=== SUPPLIED INFORMATION ===

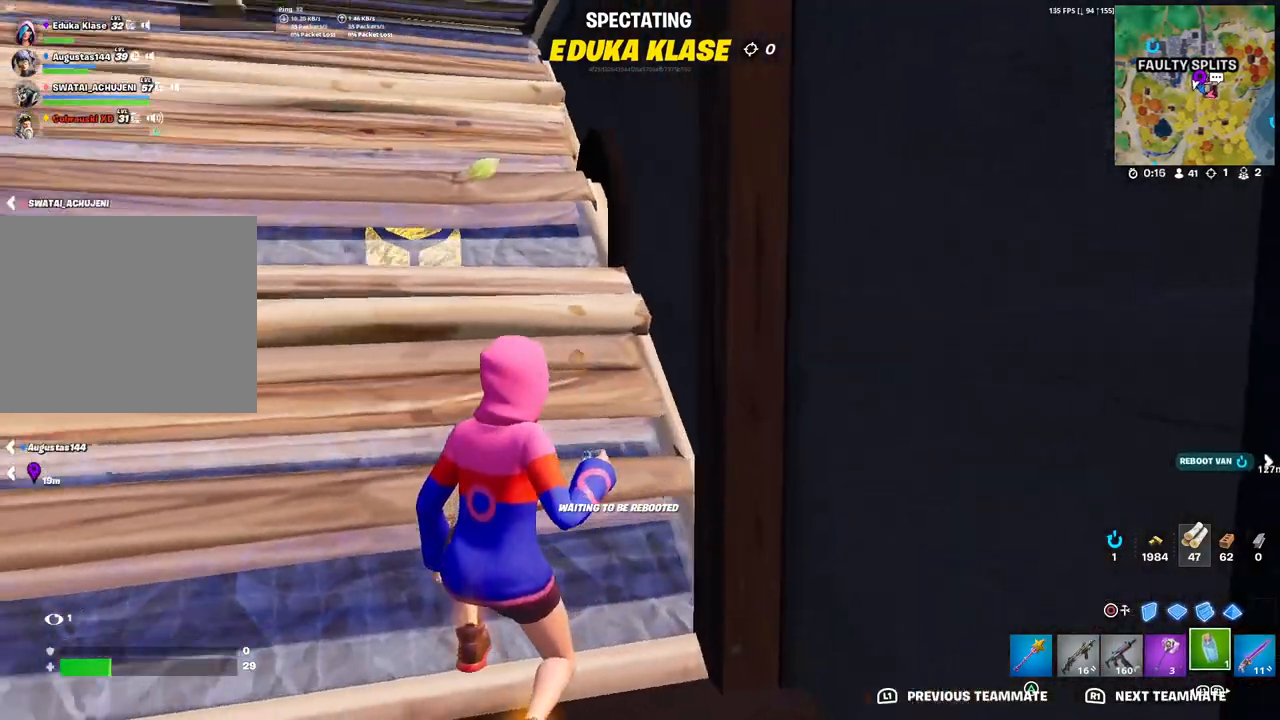
Gameplay with a controller (PlayStation layout); each line is a JSON object with the inputs held at the frame after it. "events" lists button and stick changes between this image and that frame as [ms after this image, input, new state], when the widget could be followed in between.
{"buttons": [], "left_stick": "center", "right_stick": "center", "events": [[217, "START", "down"], [333, "START", "up"]]}
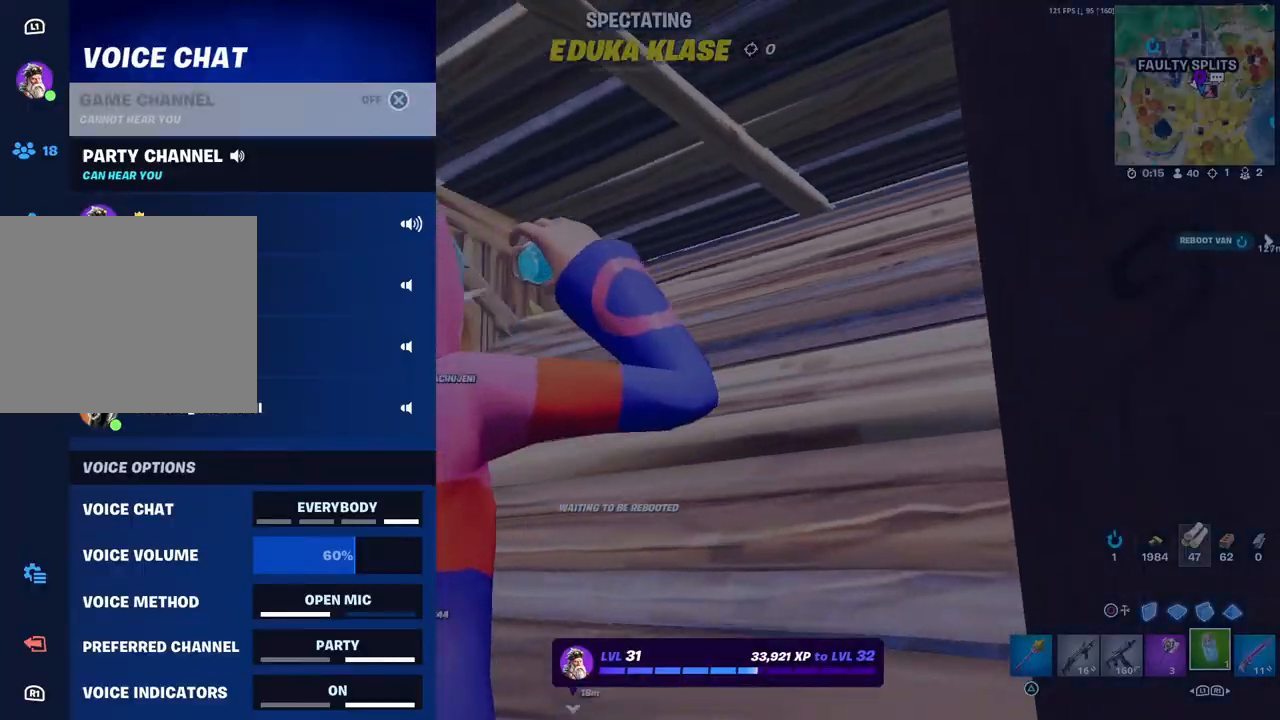
{"buttons": [], "left_stick": "center", "right_stick": "center", "events": [[183, "DPAD_LEFT", "down"], [283, "DPAD_LEFT", "up"], [400, "DPAD_UP", "down"], [500, "DPAD_UP", "up"]]}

===

TASK TO CARRY OUT – Check each line of the listing for "center". Show those that have it.

OUTPUT FOR THIS TASK –
{"buttons": [], "left_stick": "center", "right_stick": "center", "events": [[217, "START", "down"], [333, "START", "up"]]}
{"buttons": [], "left_stick": "center", "right_stick": "center", "events": [[183, "DPAD_LEFT", "down"], [283, "DPAD_LEFT", "up"], [400, "DPAD_UP", "down"], [500, "DPAD_UP", "up"]]}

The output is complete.